Your comment about the difficulty in reading that book is a big part of the reason why I'm still on bilingual books at the moment. It's much more difficult to maintain motivation when you dive straight into a Korean-only story. Personally, I'd rather half-heartedly read hundreds of pages of Korean text rather than thoroughly read 8 pages then find myself giving up out of lack of motivation.

That's also why I've chosen to restrict myself from SRSing anything I learn from those bilingual books. Sure that would likely be very useful, but I know myself well enough to know that if I start SRSing text from those books, then I'll start to feel that I *should* SRS new things when I come across them. Once that happens, I'll start losing motivation to read since it will involve mining for vocabulary rather than just reading for the sake of reading. I have still picked up some vocabulary from the books regardless, however the only ones I've allowed myself to SRS are the ones I've come across elsewhere. Once I see it anywhere else, I can SRS it if I want and even point to the book as one of the sources, but otherwise my reading material is not for SRS mining. Two examples of this were 우물 (a well) from 어린 왕자 and 이윽고 (finally) from 노인과 바다. They used those words enough in each book for them to stick fairly well, but I didn't actually add them to Anki until I came across them elsewhere (then included the book title in the source field of the card as one of the source examples).

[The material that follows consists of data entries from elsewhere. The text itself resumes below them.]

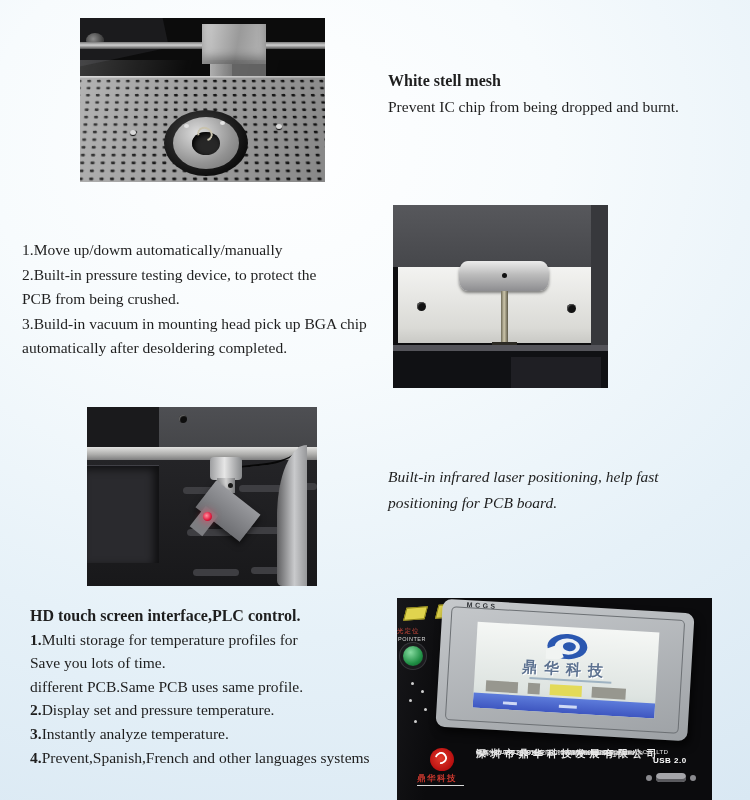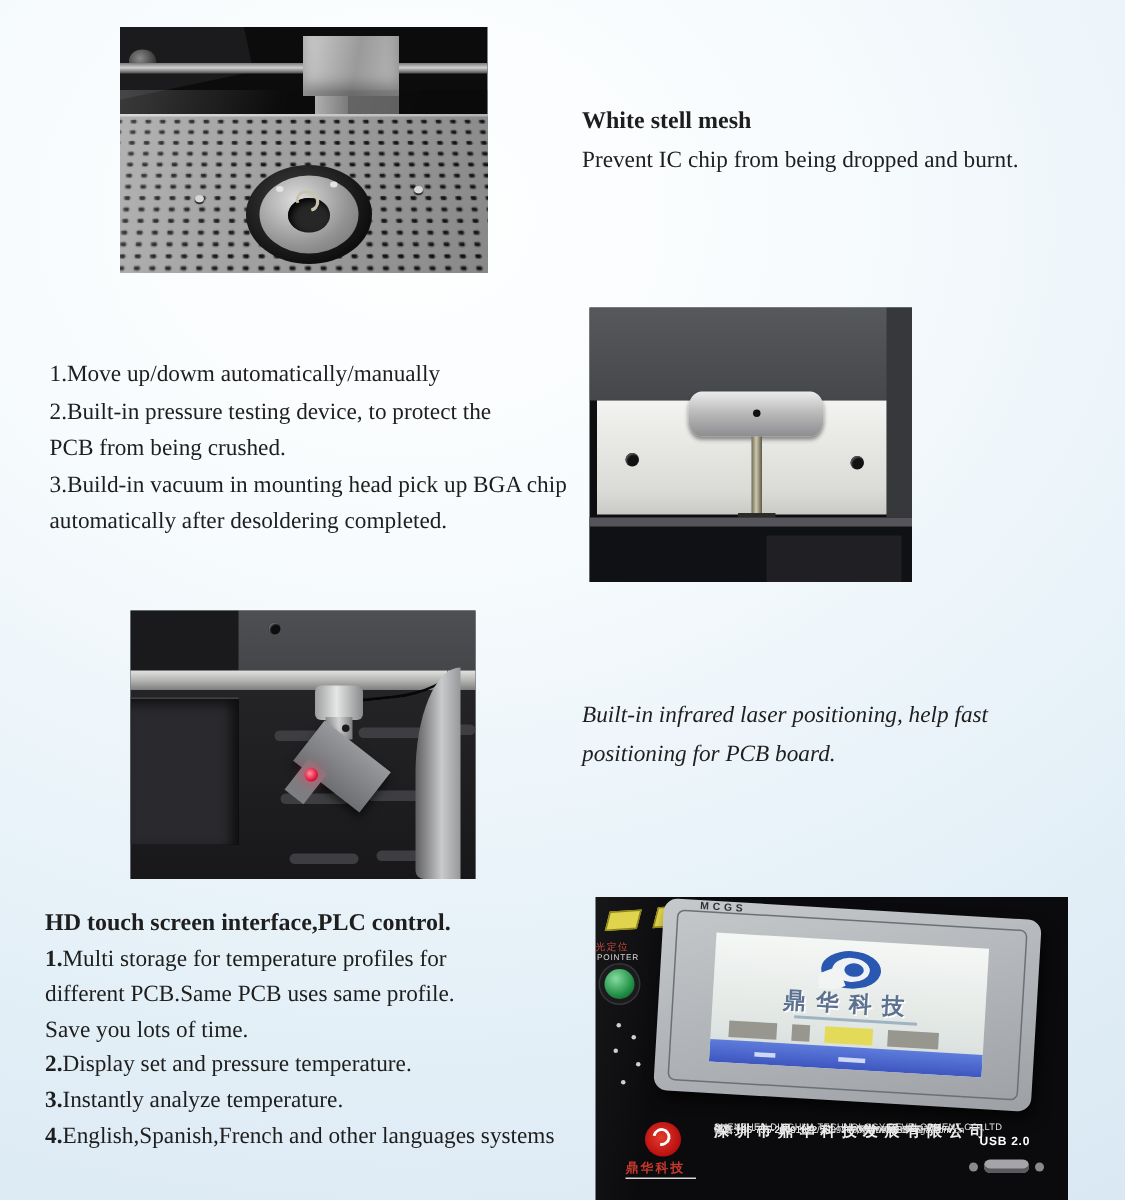--- a/index.html
+++ b/index.html
@@ -18,7 +18,7 @@
   .txt p, .txt h3 { font-size:15.5px; font-weight:normal; }
   .txt h3 { font-weight:bold; font-size:16px; }
   .b1 { left:388px; top:68px;  line-height:26px; }
-  .b2 { left:33px;  top:238px; line-height:24.5px; }
+  .b2 { left:22px;  top:238px; line-height:24.5px; }
   .b3 { left:388px; top:464px; line-height:26px;font-style:italic; }
   .b4 { left:30px;  top:604px; line-height:23.6px; }
   .b4 b { font-weight:bold; }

Despite that, however, I have seriously considered diving into a Korean-only book and intensively reading at least the first chapter or two to get a good base for the vocabulary used in the story, then trying my best to extensively read the remaining book from that base. If I can just maintain the motivation to plow through the intensive reading section at the start, it should make the remainder of the book notably easier than it would be otherwise (due to an author's tendency to reuse certain vocabulary).